Aim of the task: Please print every record below exactly as written, leaving out the pictures.
--------------------------------------------------
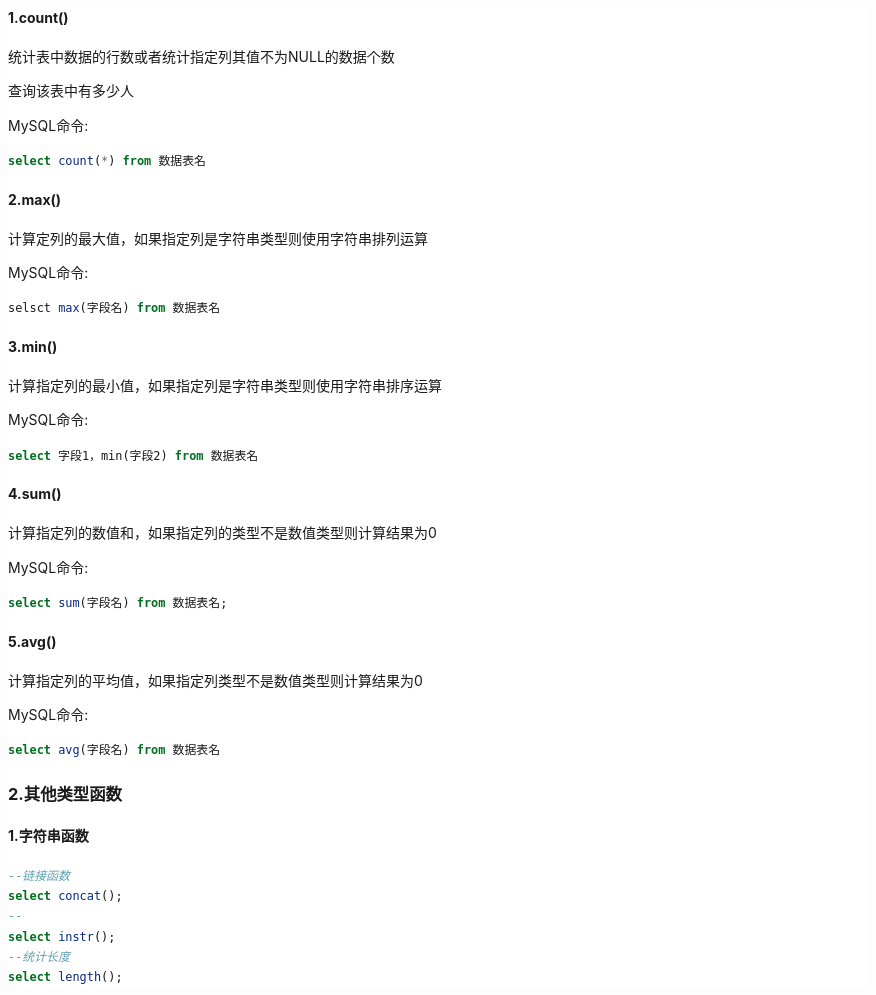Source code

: #### 1.count()

统计表中数据的行数或者统计指定列其值不为NULL的数据个数

查询该表中有多少人

MySQL命令:

```sql
select count(*) from 数据表名
```

#### 2.max()

计算定列的最大值，如果指定列是字符串类型则使用字符串排列运算

MySQL命令:

```sql
selsct max(字段名) from 数据表名
```

#### 3.min()

计算指定列的最小值，如果指定列是字符串类型则使用字符串排序运算

MySQL命令:

```sql
select 字段1，min(字段2) from 数据表名
```

#### 4.sum()

计算指定列的数值和，如果指定列的类型不是数值类型则计算结果为0

MySQL命令:

```sql
select sum(字段名) from 数据表名;
```

#### 5.avg()

计算指定列的平均值，如果指定列类型不是数值类型则计算结果为0

MySQL命令:

```sql
select avg(字段名) from 数据表名
```

### 2.其他类型函数

#### 1.字符串函数

```sql
--链接函数 
select concat();
--
select instr();
--统计长度
select length();
```
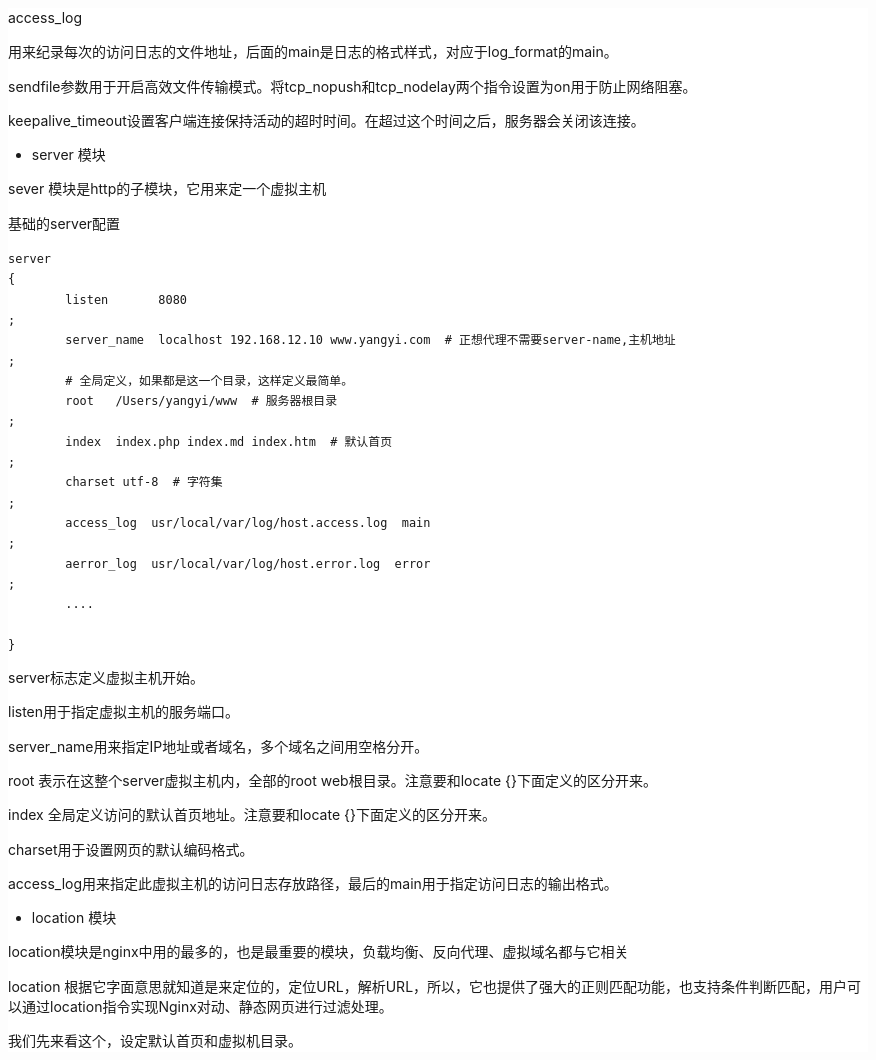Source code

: access_log

用来纪录每次的访问日志的文件地址，后面的main是日志的格式样式，对应于log_format的main。

sendfile参数用于开启高效文件传输模式。将tcp_nopush和tcp_nodelay两个指令设置为on用于防止网络阻塞。

keepalive_timeout设置客户端连接保持活动的超时时间。在超过这个时间之后，服务器会关闭该连接。

- server 模块

sever 模块是http的子模块，它用来定一个虚拟主机

基础的server配置

```
server 
{
        listen       8080
;
        server_name  localhost 192.168.12.10 www.yangyi.com  # 正想代理不需要server-name,主机地址
;
        # 全局定义，如果都是这一个目录，这样定义最简单。
        root   /Users/yangyi/www  # 服务器根目录
;
        index  index.php index.md index.htm  # 默认首页
; 
        charset utf-8  # 字符集
;
        access_log  usr/local/var/log/host.access.log  main 
;
        aerror_log  usr/local/var/log/host.error.log  error
;
        ....

}
```

server标志定义虚拟主机开始。

listen用于指定虚拟主机的服务端口。

server_name用来指定IP地址或者域名，多个域名之间用空格分开。

root 表示在这整个server虚拟主机内，全部的root web根目录。注意要和locate {}下面定义的区分开来。

index 全局定义访问的默认首页地址。注意要和locate {}下面定义的区分开来。

charset用于设置网页的默认编码格式。

access_log用来指定此虚拟主机的访问日志存放路径，最后的main用于指定访问日志的输出格式。

- location 模块

location模块是nginx中用的最多的，也是最重要的模块，负载均衡、反向代理、虚拟域名都与它相关

location 根据它字面意思就知道是来定位的，定位URL，解析URL，所以，它也提供了强大的正则匹配功能，也支持条件判断匹配，用户可以通过location指令实现Nginx对动、静态网页进行过滤处理。

我们先来看这个，设定默认首页和虚拟机目录。

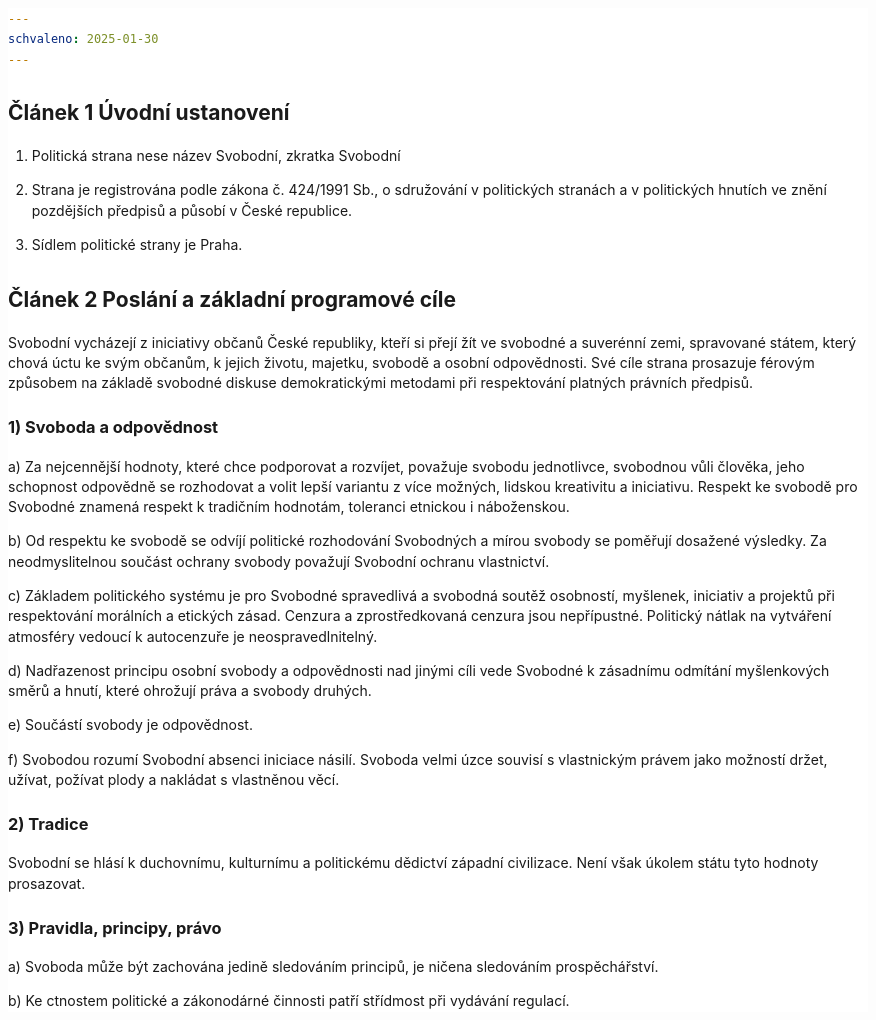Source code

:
 ```yaml
---
schvaleno: 2025-01-30
---
```


## Článek 1 Úvodní ustanovení 

1) Politická strana nese název Svobodní, zkratka Svobodní

2) Strana je registrována podle zákona č. 424/1991 Sb., o sdružování v politických stranách a v politických hnutích ve znění pozdějších předpisů a působí v České republice. 

3) Sídlem politické strany je Praha.

## Článek 2 Poslání a základní programové cíle 

Svobodní vycházejí z iniciativy občanů České republiky, kteří si přejí žít ve svobodné a suverénní zemi, spravované státem, který chová úctu ke svým občanům, k jejich životu, majetku, svobodě a osobní odpovědnosti. Své cíle strana prosazuje férovým způsobem na základě svobodné diskuse demokratickými metodami při respektování platných právních předpisů.

### 1) Svoboda a odpovědnost 

a) Za nejcennější hodnoty, které chce podporovat a rozvíjet, považuje svobodu jednotlivce, svobodnou vůli člověka, jeho schopnost odpovědně se rozhodovat a volit lepší variantu z více možných, lidskou kreativitu a iniciativu. Respekt ke svobodě pro Svobodné znamená respekt k tradičním hodnotám, toleranci etnickou i náboženskou. 

b) Od respektu ke svobodě se odvíjí politické rozhodování Svobodných a mírou svobody se poměřují dosažené výsledky. Za neodmyslitelnou součást ochrany svobody považují Svobodní ochranu vlastnictví. 

c) Základem politického systému je pro Svobodné spravedlivá a svobodná soutěž osobností, myšlenek, iniciativ a projektů při respektování morálních a etických zásad. Cenzura a zprostředkovaná cenzura jsou nepřípustné. Politický nátlak na vytváření atmosféry vedoucí k autocenzuře je neospravedlnitelný. 

d) Nadřazenost principu osobní svobody a odpovědnosti nad jinými cíli vede Svobodné k zásadnímu odmítání myšlenkových směrů a hnutí, které ohrožují práva a svobody druhých. 

e) Součástí svobody je odpovědnost. 

f) Svobodou rozumí Svobodní absenci iniciace násilí. Svoboda velmi úzce souvisí s vlastnickým právem jako možností držet, užívat, požívat plody a nakládat s vlastněnou věcí. 

### 2) Tradice 

Svobodní se hlásí k duchovnímu, kulturnímu a politickému dědictví západní civilizace. Není však úkolem státu tyto hodnoty prosazovat. 

### 3) Pravidla, principy, právo 

a) Svoboda může být zachována jedině sledováním principů, je ničena sledováním prospěchářství. 

b) Ke ctnostem politické a zákonodárné činnosti patří střídmost při vydávání regulací.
--------------------------------------------------
Answer box:
Source code

: #### 1.count()

统计表中数据的行数或者统计指定列其值不为NULL的数据个数

查询该表中有多少人

MySQL命令:

```sql
select count(*) from 数据表名
```

#### 2.max()

计算定列的最大值，如果指定列是字符串类型则使用字符串排列运算

MySQL命令:

```sql
selsct max(字段名) from 数据表名
```

#### 3.min()

计算指定列的最小值，如果指定列是字符串类型则使用字符串排序运算

MySQL命令:

```sql
select 字段1，min(字段2) from 数据表名
```

#### 4.sum()

计算指定列的数值和，如果指定列的类型不是数值类型则计算结果为0

MySQL命令:

```sql
select sum(字段名) from 数据表名;
```

#### 5.avg()

计算指定列的平均值，如果指定列类型不是数值类型则计算结果为0

MySQL命令:

```sql
select avg(字段名) from 数据表名
```

### 2.其他类型函数

#### 1.字符串函数

```sql
--链接函数 
select concat();
--
select instr();
--统计长度
select length();
```
Source code

: access_log

用来纪录每次的访问日志的文件地址，后面的main是日志的格式样式，对应于log_format的main。

sendfile参数用于开启高效文件传输模式。将tcp_nopush和tcp_nodelay两个指令设置为on用于防止网络阻塞。

keepalive_timeout设置客户端连接保持活动的超时时间。在超过这个时间之后，服务器会关闭该连接。

- server 模块

sever 模块是http的子模块，它用来定一个虚拟主机

基础的server配置

```
server 
{
        listen       8080
;
        server_name  localhost 192.168.12.10 www.yangyi.com  # 正想代理不需要server-name,主机地址
;
        # 全局定义，如果都是这一个目录，这样定义最简单。
        root   /Users/yangyi/www  # 服务器根目录
;
        index  index.php index.md index.htm  # 默认首页
; 
        charset utf-8  # 字符集
;
        access_log  usr/local/var/log/host.access.log  main 
;
        aerror_log  usr/local/var/log/host.error.log  error
;
        ....

}
```

server标志定义虚拟主机开始。

listen用于指定虚拟主机的服务端口。

server_name用来指定IP地址或者域名，多个域名之间用空格分开。

root 表示在这整个server虚拟主机内，全部的root web根目录。注意要和locate {}下面定义的区分开来。

index 全局定义访问的默认首页地址。注意要和locate {}下面定义的区分开来。

charset用于设置网页的默认编码格式。

access_log用来指定此虚拟主机的访问日志存放路径，最后的main用于指定访问日志的输出格式。

- location 模块

location模块是nginx中用的最多的，也是最重要的模块，负载均衡、反向代理、虚拟域名都与它相关

location 根据它字面意思就知道是来定位的，定位URL，解析URL，所以，它也提供了强大的正则匹配功能，也支持条件判断匹配，用户可以通过location指令实现Nginx对动、静态网页进行过滤处理。

我们先来看这个，设定默认首页和虚拟机目录。

Source code

:
 ```yaml
---
schvaleno: 2025-01-30
---
```


## Článek 1 Úvodní ustanovení 

1) Politická strana nese název Svobodní, zkratka Svobodní

2) Strana je registrována podle zákona č. 424/1991 Sb., o sdružování v politických stranách a v politických hnutích ve znění pozdějších předpisů a působí v České republice. 

3) Sídlem politické strany je Praha.

## Článek 2 Poslání a základní programové cíle 

Svobodní vycházejí z iniciativy občanů České republiky, kteří si přejí žít ve svobodné a suverénní zemi, spravované státem, který chová úctu ke svým občanům, k jejich životu, majetku, svobodě a osobní odpovědnosti. Své cíle strana prosazuje férovým způsobem na základě svobodné diskuse demokratickými metodami při respektování platných právních předpisů.

### 1) Svoboda a odpovědnost 

a) Za nejcennější hodnoty, které chce podporovat a rozvíjet, považuje svobodu jednotlivce, svobodnou vůli člověka, jeho schopnost odpovědně se rozhodovat a volit lepší variantu z více možných, lidskou kreativitu a iniciativu. Respekt ke svobodě pro Svobodné znamená respekt k tradičním hodnotám, toleranci etnickou i náboženskou. 

b) Od respektu ke svobodě se odvíjí politické rozhodování Svobodných a mírou svobody se poměřují dosažené výsledky. Za neodmyslitelnou součást ochrany svobody považují Svobodní ochranu vlastnictví. 

c) Základem politického systému je pro Svobodné spravedlivá a svobodná soutěž osobností, myšlenek, iniciativ a projektů při respektování morálních a etických zásad. Cenzura a zprostředkovaná cenzura jsou nepřípustné. Politický nátlak na vytváření atmosféry vedoucí k autocenzuře je neospravedlnitelný. 

d) Nadřazenost principu osobní svobody a odpovědnosti nad jinými cíli vede Svobodné k zásadnímu odmítání myšlenkových směrů a hnutí, které ohrožují práva a svobody druhých. 

e) Součástí svobody je odpovědnost. 

f) Svobodou rozumí Svobodní absenci iniciace násilí. Svoboda velmi úzce souvisí s vlastnickým právem jako možností držet, užívat, požívat plody a nakládat s vlastněnou věcí. 

### 2) Tradice 

Svobodní se hlásí k duchovnímu, kulturnímu a politickému dědictví západní civilizace. Není však úkolem státu tyto hodnoty prosazovat. 

### 3) Pravidla, principy, právo 

a) Svoboda může být zachována jedině sledováním principů, je ničena sledováním prospěchářství. 

b) Ke ctnostem politické a zákonodárné činnosti patří střídmost při vydávání regulací.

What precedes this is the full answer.